Dziś przedostatni dzień października, a my nadal nie wiemy co z sytuacją Startu Gniezno. Tymczasem w Tarnowie znów zmiana frontu! Jak donosi jeden z portali, główny sponsor wycofał się obietnicy wsparcia klubu.
To już nie telenowela, a prawdziwa drama. W Tarnowie po chwili euforii, znów powiało grozą. Jak donosi portal po-bandzie.pl, „Jaskółki” zawisły już nad przepaścią, w obliczu wycofania się firmy Autona z obietnicy spłaty części długów.
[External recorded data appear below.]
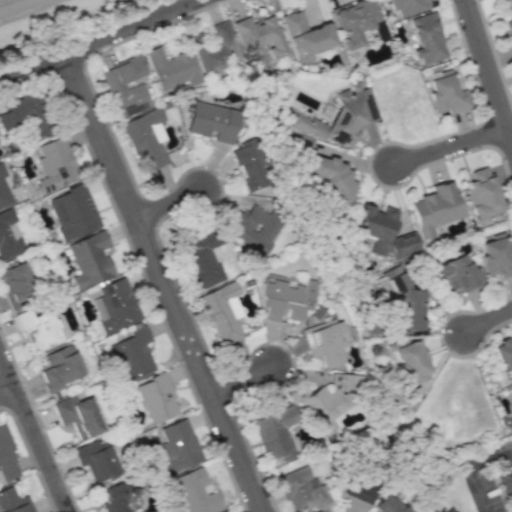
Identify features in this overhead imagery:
road: (16, 5)
building: (354, 21)
road: (260, 22)
building: (509, 26)
building: (260, 35)
building: (305, 36)
building: (427, 39)
building: (214, 51)
building: (172, 68)
building: (126, 86)
building: (447, 93)
building: (20, 110)
building: (341, 116)
building: (212, 122)
building: (146, 139)
road: (451, 146)
building: (55, 164)
building: (251, 164)
building: (329, 180)
building: (3, 189)
building: (481, 194)
road: (171, 205)
building: (434, 208)
building: (73, 212)
building: (254, 227)
building: (381, 232)
building: (9, 236)
building: (495, 256)
building: (203, 257)
building: (90, 259)
building: (456, 273)
road: (166, 283)
building: (15, 284)
building: (286, 298)
building: (116, 306)
building: (405, 306)
building: (222, 312)
road: (488, 320)
building: (38, 328)
building: (325, 341)
building: (503, 353)
building: (132, 354)
building: (408, 358)
building: (59, 367)
road: (245, 380)
building: (510, 391)
road: (9, 394)
building: (157, 398)
building: (331, 400)
building: (78, 416)
road: (35, 429)
building: (276, 433)
building: (178, 447)
road: (492, 457)
building: (7, 458)
road: (509, 459)
building: (96, 460)
building: (358, 488)
road: (481, 489)
building: (302, 490)
building: (194, 492)
building: (117, 495)
building: (13, 501)
building: (390, 505)
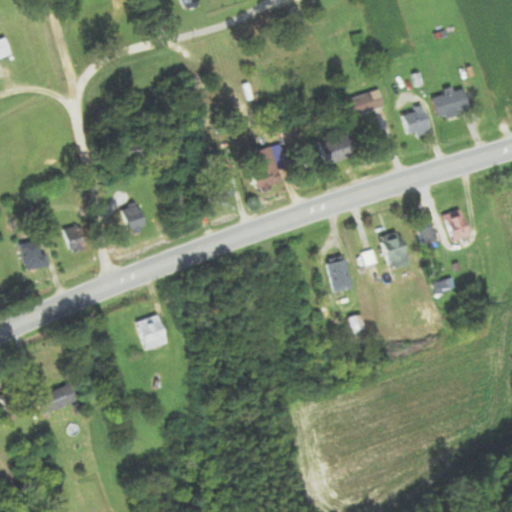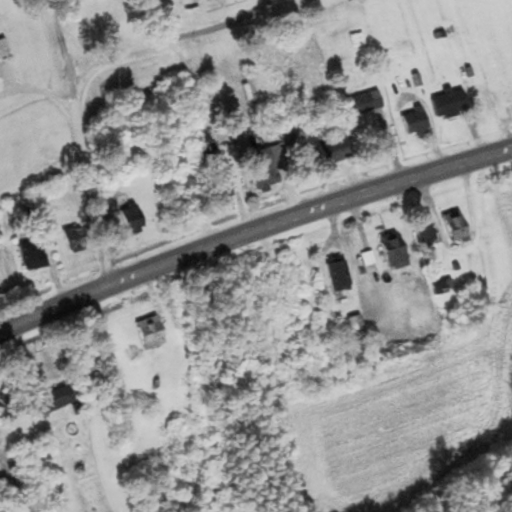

– Na dłuższa rozmowę będę miał czas jutro. Uważam, że robiłem wszystko, co możliwe, aby ratować klub. Pewne wydarzenia mnie zaskoczyły i bardzo mi przykro, że okazało się, że po ludzku zostałem oszukany. Jeszcze nie jest wszystko stracone i ja zamierzam walczyć do końca – mówi cytowany przez portal prezes klubu, Kamil Góral.
Kiedy to wszystko się zakończy? Jak przekazał nam wczoraj rzecznik GKSŻ, teoretycznie na wydanie decyzji, centrala ma czas.. niemal do końca listopada. A więc… czekamy!